··· Texte source ···
Difficile de passer à côté de « My Absolute Darling », premier roman de Gabriel Tallent, dont on entend énormément parler depuis quelques semaines – il a notamment été porté aux nues par notre ami François Busnel…étant une inconditionnelle des éditions Gallmeister, j’étais donc curieuse de découvrir cet ouvrage annoncé comme sombre et déstabilisant.
Et en effet, « My Absolute Darling » nous plonge dans le monde de Turtle (Julia à l’état civil) , une adolescente de quatorze ans qui vit seule avec son père, sa mère étant morte il y a longtemps, dans des circonstances mystérieuses. Le père et la fille habitent dans une sorte de masure isolée, proche des bois. La seule vie sociale de Turtle est au collège, où elle ne se mêle pas aux autres, passant juste le temps jusqu’à l’heure de la sortie. Son professeur d’anglais, Anna, se préoccupe de ses mauvais résultats et de son attitude qui ne lui permettront peut-être pas d’entrer au lycée, mais Martin, le père de Turtle, n’est pas du genre à être impressionné par le corps professoral. Massif, plein de violence en apparence contenue, l’homme est à la fois un grand lecteur mais aussi un passionné d’armes qui a entraîné sa fille à tirer depuis son plus jeune âge, et la force à se soumettre à des épreuves physiques et d’intimidation.
··· Matériel fourni ···
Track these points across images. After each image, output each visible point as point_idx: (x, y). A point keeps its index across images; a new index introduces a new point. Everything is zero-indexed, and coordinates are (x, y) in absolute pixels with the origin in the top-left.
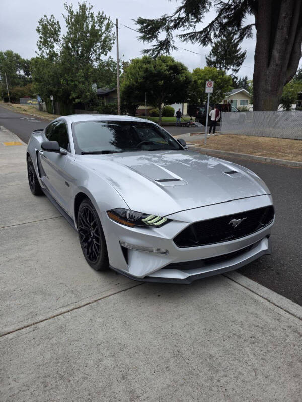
···
Reprenez le texte source sur le roman « My Absolute Darling » en poursuivant après sa dernière phrase. Le matériel fourni est indépendant du texte source.

## [Résultat de l’exercice]
Le père et la fille ont une relation exclusive, ce qui inquiète le grand-père paternel de Turtle, qui commence à avoir des soupçons. On découvre peu à peu le quotidien de la jeune fille, fait de violences et de privations, mais aussi sa personnalité, à la fois très dure et dépendante de son père, pour lequel elle éprouve une relation amour-haine. Mais un jour, Turtle rencontre un adolescent un peu plus âgé qu’elle, Jacob. Les sentiments qu’elle éprouve pour lui lui font prendre conscience de ce qu’elle subit, mais cette attirance et sa volonté de se détacher de son père pourraient lui être fatales…
« My Absolute Darling » est effectivement un roman très marquant. Il y règne une atmosphère poisseuse, une sensation d’enfermement. Le personnage de Turtle est extrêmement bien réussi – certes la jeune fille est une victime de ce père abusif, mais alors même qu’elle est enfermée par lui dans cette relation exclusive et malsaine, sa personnalité et son désir de vivre lui donnent la force de prendre du recul et d’essayer de se détacher de son emprise. Il y a donc un côté psychologique très développé dans ce roman, qui est profondément ancré dans la culture américaine, avec un lien fort avec la nature et les armes.
L’écriture de Gabriel Tallent est subtile, notamment lorsqu’il décrit la violence et les abus, jamais je n’ai trouvé qu’il en rajoutait pour rendre les scènes plus fortes ou plus horribles. Si j’ai vraiment beaucoup aimé ce livre, j’ai néanmoins quelques bémols, notamment sur la grande scène d’affrontement qui pour moi part dans tous les sens et aurait mérité plus de sobriété, et sur la scène finale qui a contrario manquait de force et m’a un peu déçue.
Ce ne sont bien sûr que des détails – il ne faut pas oublier que c’est un premier roman – et il est manifeste que « My Absolute Darling » de Gabriel Tallent est une entrée fracassante dans la littérature. C’est un roman coup de poing qui ne ménage pas le lecteur, un roman d’apprentissage à la dure, un livre plein de noirceur qui ne tombe pas pour autant dans la facilité ou le pathos…A ne pas manquer!
Publié en Mars 2018 chez Gallmeister, traduit par Laura Derajinksi, 464 pages.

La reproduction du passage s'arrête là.